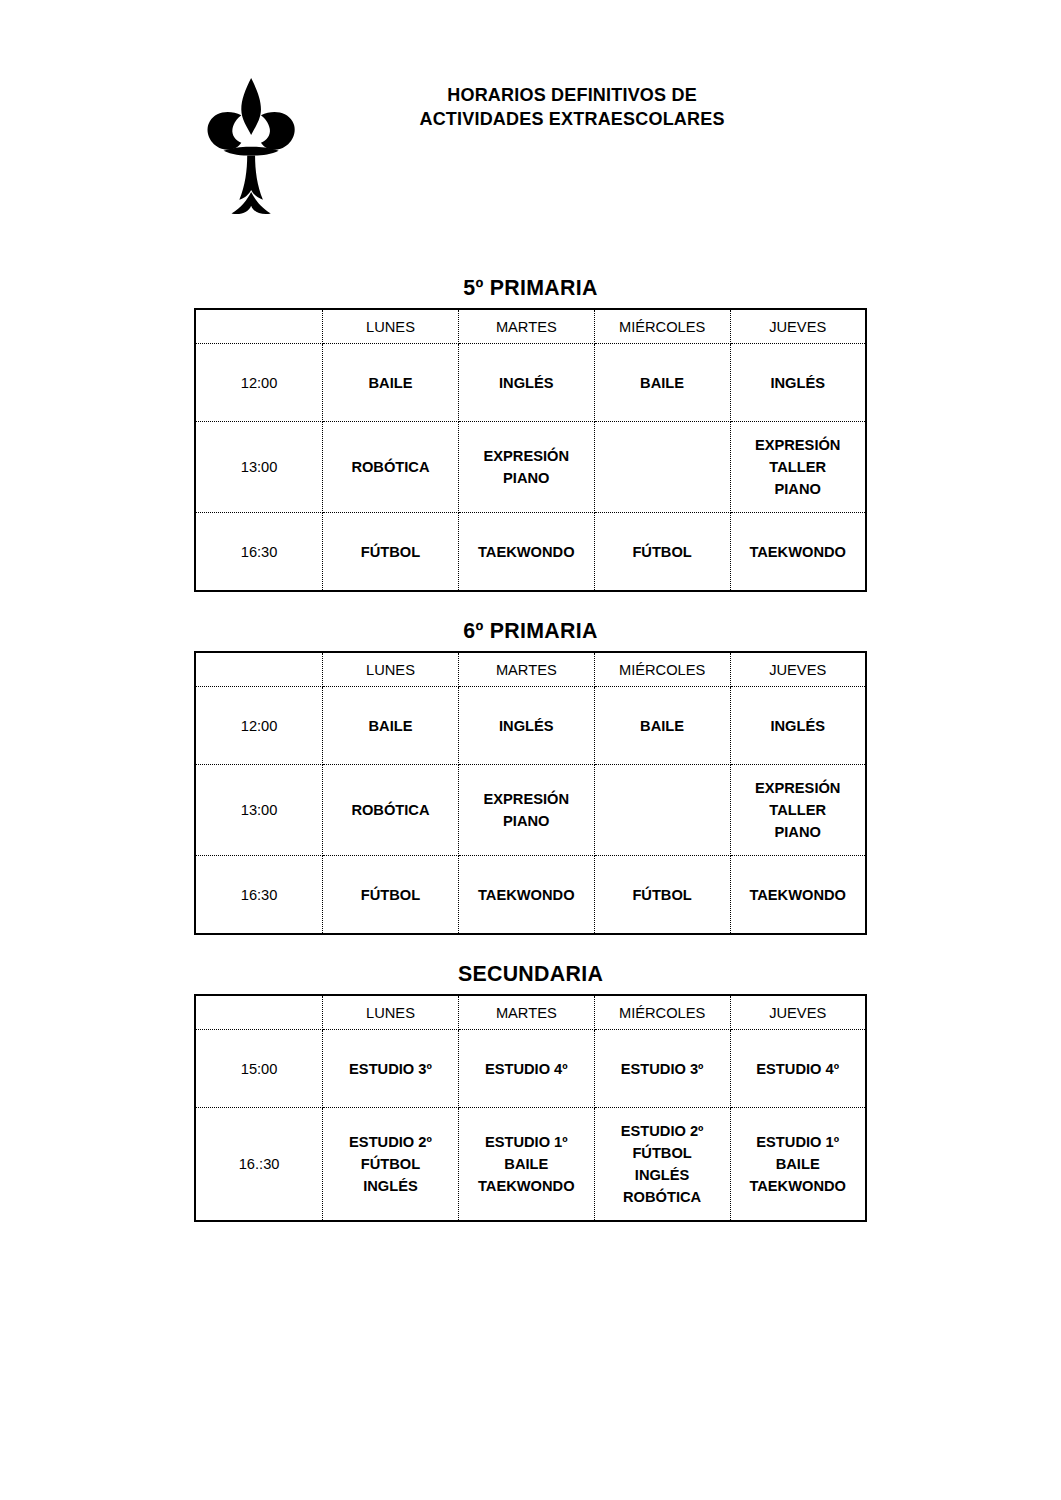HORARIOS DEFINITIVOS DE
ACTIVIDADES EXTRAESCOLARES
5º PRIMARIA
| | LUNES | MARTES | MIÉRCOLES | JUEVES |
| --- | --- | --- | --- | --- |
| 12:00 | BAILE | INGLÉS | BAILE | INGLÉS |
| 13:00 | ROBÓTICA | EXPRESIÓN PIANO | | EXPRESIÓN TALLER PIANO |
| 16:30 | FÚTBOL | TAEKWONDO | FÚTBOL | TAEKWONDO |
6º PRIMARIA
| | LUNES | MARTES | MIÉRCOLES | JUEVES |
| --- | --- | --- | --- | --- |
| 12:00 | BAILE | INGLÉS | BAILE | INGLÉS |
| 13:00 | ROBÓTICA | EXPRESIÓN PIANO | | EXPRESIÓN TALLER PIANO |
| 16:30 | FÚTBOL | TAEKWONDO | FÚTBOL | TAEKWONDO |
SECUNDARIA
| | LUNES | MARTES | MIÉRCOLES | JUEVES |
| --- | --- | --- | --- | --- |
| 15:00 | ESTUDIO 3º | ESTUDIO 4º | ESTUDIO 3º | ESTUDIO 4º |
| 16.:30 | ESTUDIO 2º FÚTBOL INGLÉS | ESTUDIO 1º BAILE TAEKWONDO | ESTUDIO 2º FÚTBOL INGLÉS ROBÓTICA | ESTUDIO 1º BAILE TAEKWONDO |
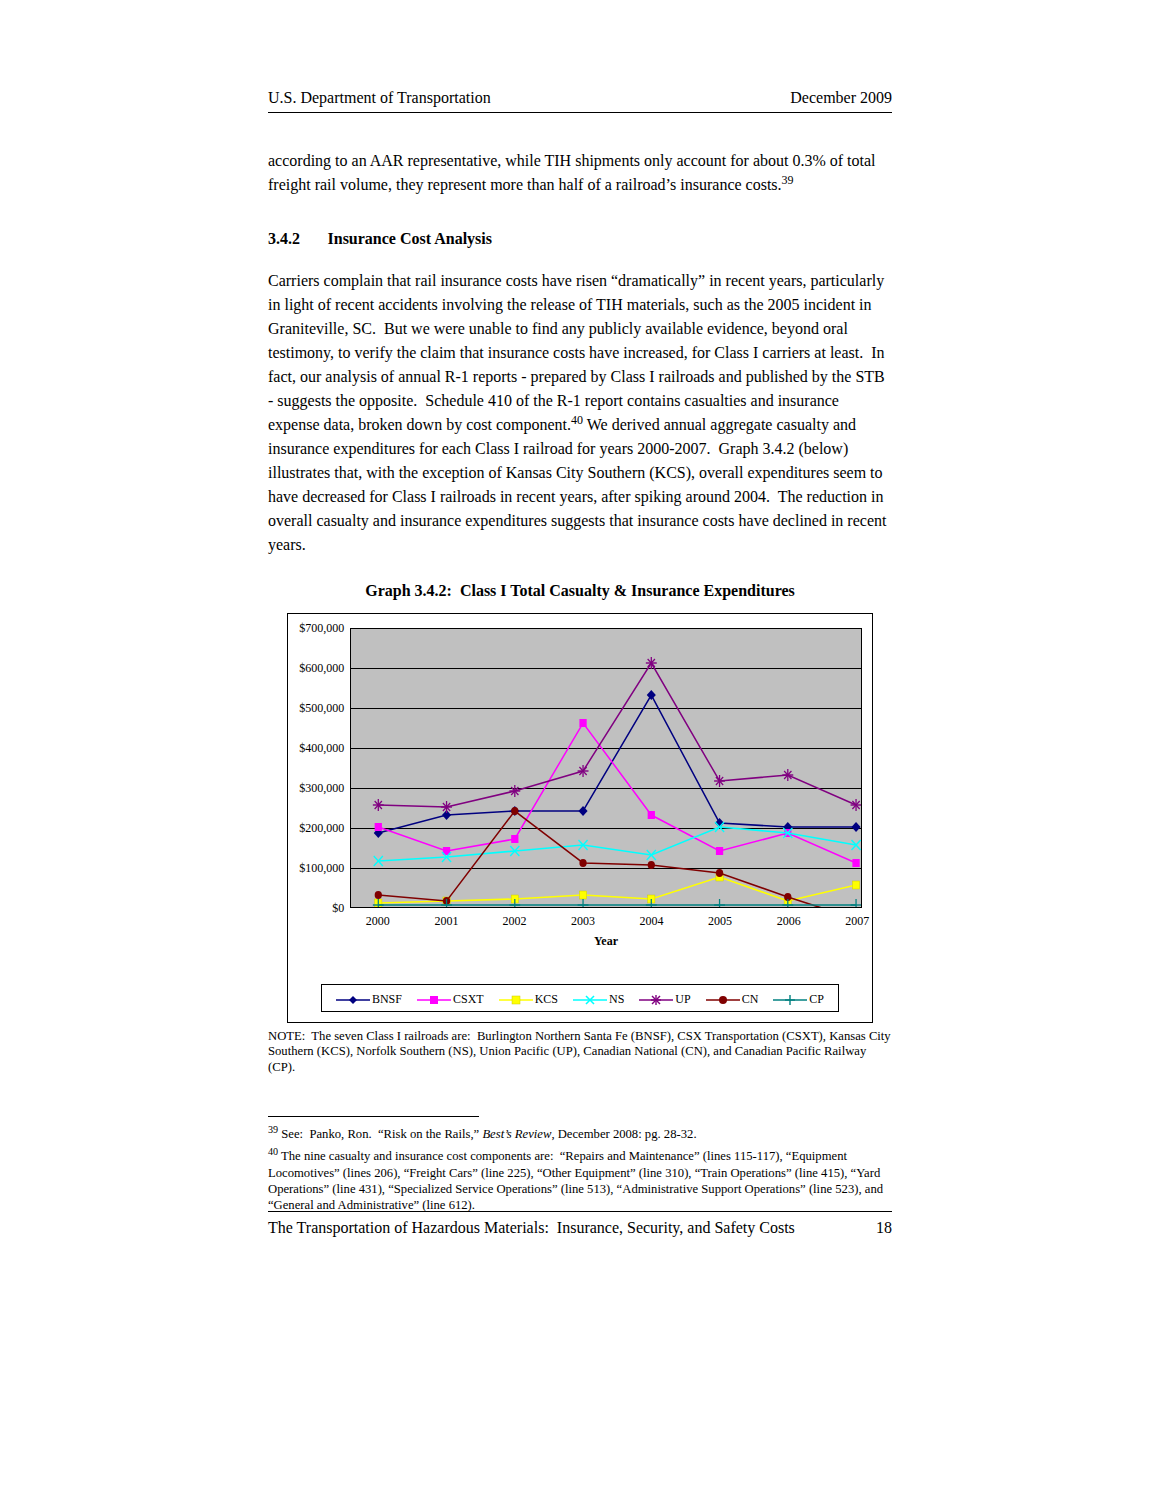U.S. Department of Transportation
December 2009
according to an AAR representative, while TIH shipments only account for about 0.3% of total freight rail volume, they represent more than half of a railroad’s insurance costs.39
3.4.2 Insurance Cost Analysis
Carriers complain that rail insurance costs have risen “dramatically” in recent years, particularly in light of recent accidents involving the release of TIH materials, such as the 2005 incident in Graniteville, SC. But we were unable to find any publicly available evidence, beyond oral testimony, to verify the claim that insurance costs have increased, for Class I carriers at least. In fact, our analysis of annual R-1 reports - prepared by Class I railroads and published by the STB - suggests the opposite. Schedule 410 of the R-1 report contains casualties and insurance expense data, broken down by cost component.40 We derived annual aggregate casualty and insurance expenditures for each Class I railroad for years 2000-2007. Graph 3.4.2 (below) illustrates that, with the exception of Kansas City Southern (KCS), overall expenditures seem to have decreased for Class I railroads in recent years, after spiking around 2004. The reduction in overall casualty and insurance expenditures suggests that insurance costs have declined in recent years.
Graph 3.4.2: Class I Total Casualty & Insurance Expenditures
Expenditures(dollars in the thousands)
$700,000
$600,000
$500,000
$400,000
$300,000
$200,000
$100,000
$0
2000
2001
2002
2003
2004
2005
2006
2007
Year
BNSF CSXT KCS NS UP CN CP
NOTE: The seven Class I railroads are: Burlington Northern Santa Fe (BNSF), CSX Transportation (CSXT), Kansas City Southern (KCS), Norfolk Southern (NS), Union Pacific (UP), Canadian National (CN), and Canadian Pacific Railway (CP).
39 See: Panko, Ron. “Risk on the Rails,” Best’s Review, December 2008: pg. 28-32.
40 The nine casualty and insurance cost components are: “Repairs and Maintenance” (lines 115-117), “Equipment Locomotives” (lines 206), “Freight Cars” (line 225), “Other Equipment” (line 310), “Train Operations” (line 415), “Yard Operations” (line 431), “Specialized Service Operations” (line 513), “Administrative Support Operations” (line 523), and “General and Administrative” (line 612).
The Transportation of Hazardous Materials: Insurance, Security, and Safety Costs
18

What you should do —
Say how many lines of the material contain the word "December", with no other text.

Answer box —
2